Furthermore, when we study in community we are helped to sit longer with one passage. Too often our personal reading is a quick read through. On our own it is too easy to let the Scripture go "in one ear, out the other." But a passage that can be read in three minutes can also be discussed for two hours. Members of groups that have had extended discussion, even arguments, about the interpretation of a passage come away with a sharper understanding and a higher retention rate.
In inductive manuscript study, the more diverse the community the better. Through seeking to approach the text inductively we attempt to lay aside our preconceptions and bias, but it is impossible to do so thoroughly. We bring our experiences and presuppositions with us to the text. We all have blind spots that cannot be exposed without the help of others. Diversity increases the variety of perspectives and enables a group to consider the text from different angles.
Some of my best experiences in the Bible have been with non-Christians. They don't take a lot for granted. They ask questions of the text that had never occurred to me, and those questions prove to be deeply fruitful. By wrestling with the perspectives and questions of those who don't have allegiance to Jesus, my faith is deepened and my understanding expanded. It's likewise invaluable for men to study with women, older folks with teens, wealthy with poor, Westerners with those from the global south and so on.
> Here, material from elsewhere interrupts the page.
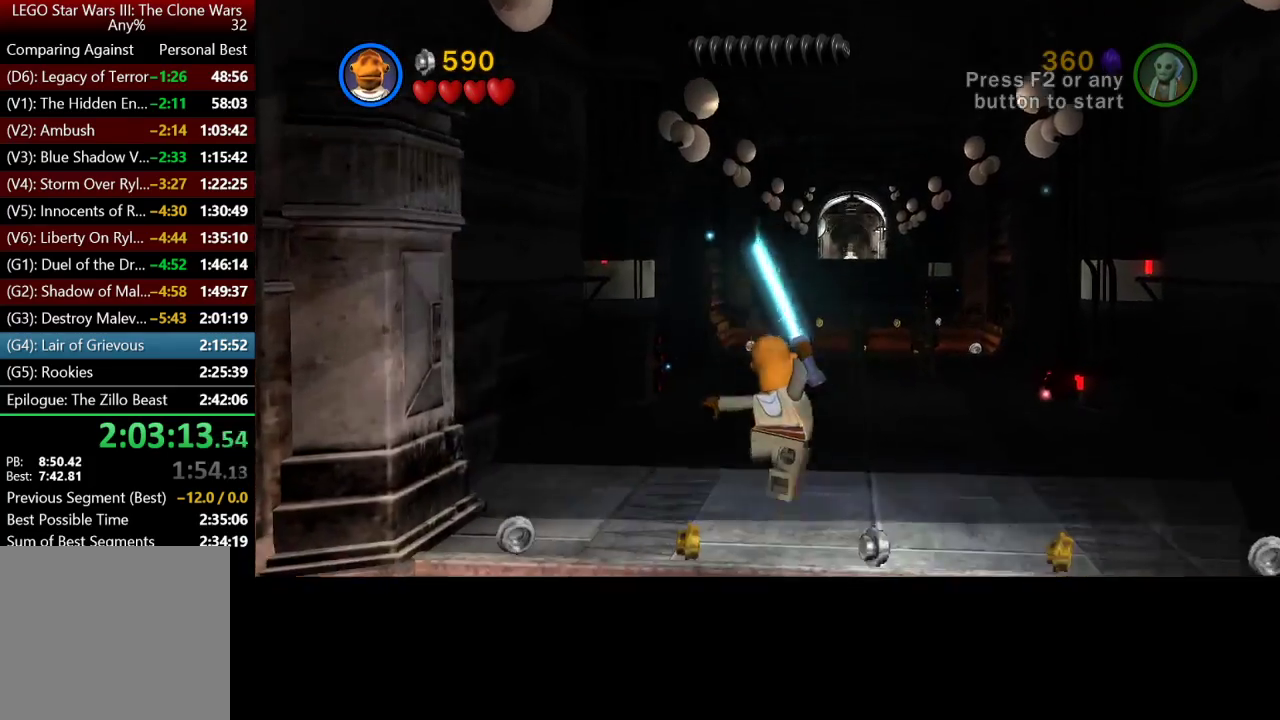
{"buttons": [], "left_stick": "up-right", "right_stick": "center", "button_events": [[117, "A", "down"], [283, "A", "up"]]}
I recently spent several days participating in a dig-in of the Gospel of Luke. The group was comprised of people from all over North America (including Saskatchewan and Montréal). The ages ranged from the 20s to the 50s, and four different ethnicities were represented. When studying the parable of the great banquet in Luke 14, someone read verse 23 and asked, "Why does the master tell his servant to compel people from the roads and lanes to come to the banquet?" We struggled for a while trying to answer this question from the text, wondering if the master even cared about the people in the roads and lanes or if he only cared about numbers. We felt very uncomfortable with the possibility that this Scripture in some way supported forced conversions.
In the midst of our wrestling with the text, a man who was born and raised in the Middle East shared a story about his parents and hospitality. In their culture, the value of reciprocity requires that any gift or invitation be matched in the coming months. With this information, the meaning of the text jumped out at us. The servant must compel the poor farmers and travelers to come to the banquet because they are in no position to repay the invitation. Those who represent the master must assure them again and again that the master wants them to enjoy his feast even though they cannot reciprocate.
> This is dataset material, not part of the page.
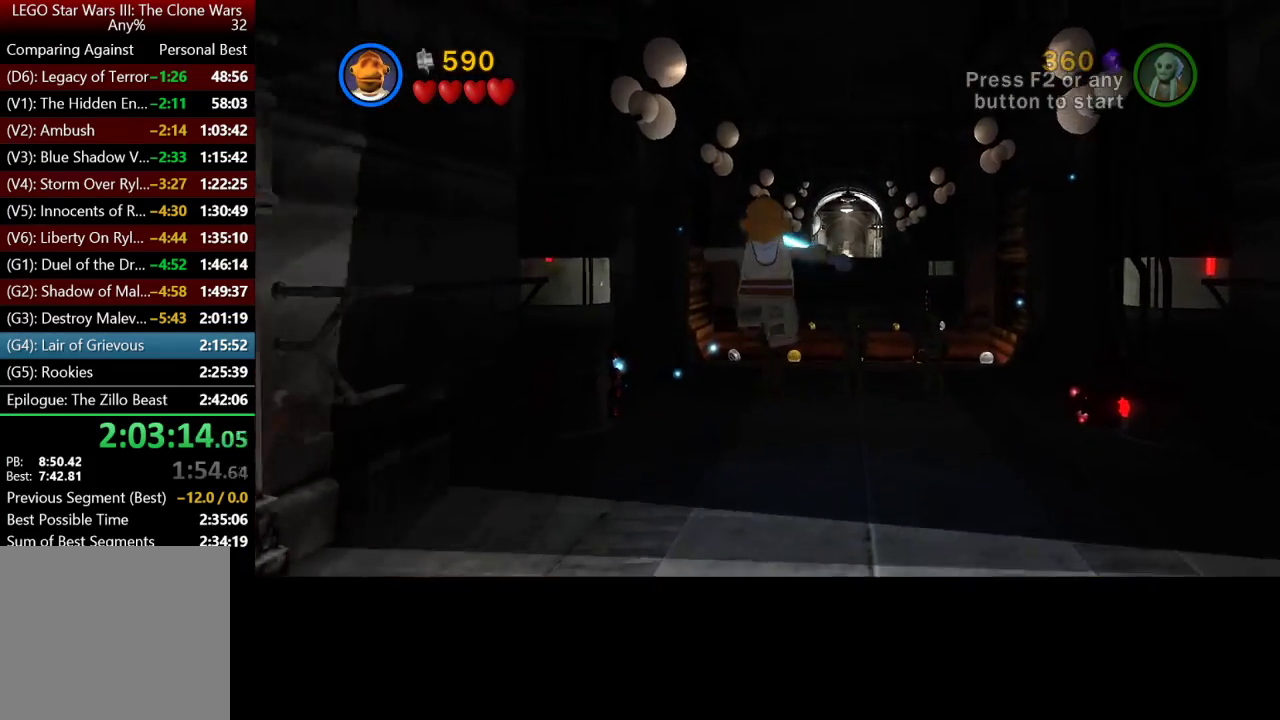
{"buttons": ["B"], "left_stick": "up-right", "right_stick": "center", "button_events": [[150, "A", "down"], [317, "A", "up"], [417, "B", "down"]]}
For those who gather around God's Word with a common desire to grow as Christians, experiences of communal Bible study can produce deep joy. Over our four days of studying Luke, the joy and energy level in the room built day by day. There was joy when a new insight emerged or a connection was made with earlier passages that had never been considered. There was the joy of seeing something built (our understanding of Luke), like the feeling of satisfaction you have when building a new deck or restoring an old car. Each day we found more to laugh about as we played with language and the text, and as our relationships grew we found ways to lovingly tease each other.
Group Bible study amplifies insight, understanding, perspective, and joy. "Turning up the volume" through studying together enables us to hear and enjoy the beauty and power of the Scriptures.